● **Directive**: Verbatim, and with nothing else, reproduce the data below from its first line through the line containing "bonne prestation d'ensemble".

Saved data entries

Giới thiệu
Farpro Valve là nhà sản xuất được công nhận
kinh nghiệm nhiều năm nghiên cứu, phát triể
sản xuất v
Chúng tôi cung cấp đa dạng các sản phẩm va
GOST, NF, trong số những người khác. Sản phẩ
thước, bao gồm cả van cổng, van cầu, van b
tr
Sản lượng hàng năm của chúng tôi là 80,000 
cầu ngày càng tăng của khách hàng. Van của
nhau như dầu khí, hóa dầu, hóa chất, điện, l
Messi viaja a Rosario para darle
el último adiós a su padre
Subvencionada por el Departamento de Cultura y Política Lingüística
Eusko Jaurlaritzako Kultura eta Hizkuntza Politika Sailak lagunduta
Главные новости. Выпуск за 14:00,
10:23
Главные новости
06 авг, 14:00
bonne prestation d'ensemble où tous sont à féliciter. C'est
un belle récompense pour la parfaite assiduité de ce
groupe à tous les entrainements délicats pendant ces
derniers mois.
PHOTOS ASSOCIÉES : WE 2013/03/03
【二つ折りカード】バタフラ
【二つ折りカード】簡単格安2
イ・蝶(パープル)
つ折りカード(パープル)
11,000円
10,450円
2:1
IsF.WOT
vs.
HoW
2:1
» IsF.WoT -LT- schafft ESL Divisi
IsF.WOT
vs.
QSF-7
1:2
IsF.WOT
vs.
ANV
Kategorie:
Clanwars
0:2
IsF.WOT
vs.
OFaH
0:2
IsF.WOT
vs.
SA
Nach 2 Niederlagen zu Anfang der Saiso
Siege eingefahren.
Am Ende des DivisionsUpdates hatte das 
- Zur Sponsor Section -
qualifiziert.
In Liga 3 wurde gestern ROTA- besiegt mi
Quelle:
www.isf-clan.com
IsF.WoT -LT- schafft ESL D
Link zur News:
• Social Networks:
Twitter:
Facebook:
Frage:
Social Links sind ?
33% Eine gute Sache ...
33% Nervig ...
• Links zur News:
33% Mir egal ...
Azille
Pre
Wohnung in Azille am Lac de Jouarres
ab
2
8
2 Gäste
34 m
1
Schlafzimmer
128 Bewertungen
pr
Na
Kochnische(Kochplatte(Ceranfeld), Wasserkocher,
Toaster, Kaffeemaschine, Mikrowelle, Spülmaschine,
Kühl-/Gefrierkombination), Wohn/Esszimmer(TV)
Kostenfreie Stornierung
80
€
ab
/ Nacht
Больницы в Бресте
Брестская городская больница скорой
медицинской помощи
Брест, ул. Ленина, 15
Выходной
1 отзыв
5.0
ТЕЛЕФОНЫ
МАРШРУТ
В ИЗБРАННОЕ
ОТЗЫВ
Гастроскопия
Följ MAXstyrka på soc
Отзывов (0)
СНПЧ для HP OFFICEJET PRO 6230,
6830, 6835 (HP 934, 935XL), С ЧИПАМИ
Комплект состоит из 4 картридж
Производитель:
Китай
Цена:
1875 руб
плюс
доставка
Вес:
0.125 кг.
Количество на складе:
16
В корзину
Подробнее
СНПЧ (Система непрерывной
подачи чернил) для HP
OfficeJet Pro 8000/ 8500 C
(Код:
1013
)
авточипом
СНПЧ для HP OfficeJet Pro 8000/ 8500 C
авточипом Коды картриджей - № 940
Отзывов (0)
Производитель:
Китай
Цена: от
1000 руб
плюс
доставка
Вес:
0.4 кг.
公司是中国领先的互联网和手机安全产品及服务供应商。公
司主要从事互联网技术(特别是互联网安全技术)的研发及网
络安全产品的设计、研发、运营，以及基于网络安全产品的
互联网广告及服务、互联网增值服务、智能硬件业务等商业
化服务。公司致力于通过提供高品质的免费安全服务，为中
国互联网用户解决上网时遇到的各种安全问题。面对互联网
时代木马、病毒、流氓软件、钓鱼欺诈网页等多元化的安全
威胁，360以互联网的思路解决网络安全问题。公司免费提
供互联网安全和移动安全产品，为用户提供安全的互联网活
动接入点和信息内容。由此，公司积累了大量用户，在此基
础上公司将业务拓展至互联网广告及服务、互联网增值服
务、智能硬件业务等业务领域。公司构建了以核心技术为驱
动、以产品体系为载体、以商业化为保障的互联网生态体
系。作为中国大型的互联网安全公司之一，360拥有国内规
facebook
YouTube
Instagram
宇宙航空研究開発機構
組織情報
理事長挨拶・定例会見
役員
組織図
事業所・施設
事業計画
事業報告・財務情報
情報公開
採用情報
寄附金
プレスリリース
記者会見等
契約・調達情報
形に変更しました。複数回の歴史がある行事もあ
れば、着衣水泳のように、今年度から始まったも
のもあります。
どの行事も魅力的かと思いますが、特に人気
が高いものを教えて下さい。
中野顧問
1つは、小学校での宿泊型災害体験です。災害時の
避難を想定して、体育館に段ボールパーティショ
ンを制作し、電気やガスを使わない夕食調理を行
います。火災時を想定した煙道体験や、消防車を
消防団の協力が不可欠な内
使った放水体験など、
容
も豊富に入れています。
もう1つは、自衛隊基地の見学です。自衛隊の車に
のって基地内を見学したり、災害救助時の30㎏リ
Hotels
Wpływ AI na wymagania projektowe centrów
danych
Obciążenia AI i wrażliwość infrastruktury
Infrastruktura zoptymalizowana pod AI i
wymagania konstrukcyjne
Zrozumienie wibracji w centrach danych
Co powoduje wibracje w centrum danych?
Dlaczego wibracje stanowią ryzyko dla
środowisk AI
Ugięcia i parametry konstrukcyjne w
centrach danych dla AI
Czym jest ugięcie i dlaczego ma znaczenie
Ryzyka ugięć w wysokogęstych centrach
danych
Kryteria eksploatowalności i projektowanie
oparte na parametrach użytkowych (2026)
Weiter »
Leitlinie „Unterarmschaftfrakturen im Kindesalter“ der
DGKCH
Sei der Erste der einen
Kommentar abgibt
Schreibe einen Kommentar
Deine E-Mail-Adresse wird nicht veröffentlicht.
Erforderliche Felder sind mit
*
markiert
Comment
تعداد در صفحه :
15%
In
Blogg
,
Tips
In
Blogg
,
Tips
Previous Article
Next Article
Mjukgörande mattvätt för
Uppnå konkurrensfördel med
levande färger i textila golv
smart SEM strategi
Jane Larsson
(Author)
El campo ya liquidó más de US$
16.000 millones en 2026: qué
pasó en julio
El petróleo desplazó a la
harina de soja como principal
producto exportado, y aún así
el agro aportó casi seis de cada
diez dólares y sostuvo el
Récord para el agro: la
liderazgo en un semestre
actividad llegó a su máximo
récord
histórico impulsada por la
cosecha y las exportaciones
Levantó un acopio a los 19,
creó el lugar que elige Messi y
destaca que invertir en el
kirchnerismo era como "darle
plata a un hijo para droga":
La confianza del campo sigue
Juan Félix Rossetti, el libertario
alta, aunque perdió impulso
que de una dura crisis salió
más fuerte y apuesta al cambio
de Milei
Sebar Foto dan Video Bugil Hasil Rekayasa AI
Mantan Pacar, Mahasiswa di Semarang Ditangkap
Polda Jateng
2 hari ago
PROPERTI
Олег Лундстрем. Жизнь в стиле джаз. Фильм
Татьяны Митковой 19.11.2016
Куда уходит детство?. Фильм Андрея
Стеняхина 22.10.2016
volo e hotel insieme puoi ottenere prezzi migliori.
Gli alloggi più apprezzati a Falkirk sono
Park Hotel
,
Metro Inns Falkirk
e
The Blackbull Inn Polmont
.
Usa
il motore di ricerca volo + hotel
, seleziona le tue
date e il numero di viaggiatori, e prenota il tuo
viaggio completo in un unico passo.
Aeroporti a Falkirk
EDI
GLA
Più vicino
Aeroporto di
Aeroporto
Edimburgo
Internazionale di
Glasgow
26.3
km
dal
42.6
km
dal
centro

● **Answer section**:
Giới thiệu
Farpro Valve là nhà sản xuất được công nhận
kinh nghiệm nhiều năm nghiên cứu, phát triể
sản xuất v
Chúng tôi cung cấp đa dạng các sản phẩm va
GOST, NF, trong số những người khác. Sản phẩ
thước, bao gồm cả van cổng, van cầu, van b
tr
Sản lượng hàng năm của chúng tôi là 80,000 
cầu ngày càng tăng của khách hàng. Van của
nhau như dầu khí, hóa dầu, hóa chất, điện, l
Messi viaja a Rosario para darle
el último adiós a su padre
Subvencionada por el Departamento de Cultura y Política Lingüística
Eusko Jaurlaritzako Kultura eta Hizkuntza Politika Sailak lagunduta
Главные новости. Выпуск за 14:00,
10:23
Главные новости
06 авг, 14:00
bonne prestation d'ensemble où tous sont à féliciter. C'est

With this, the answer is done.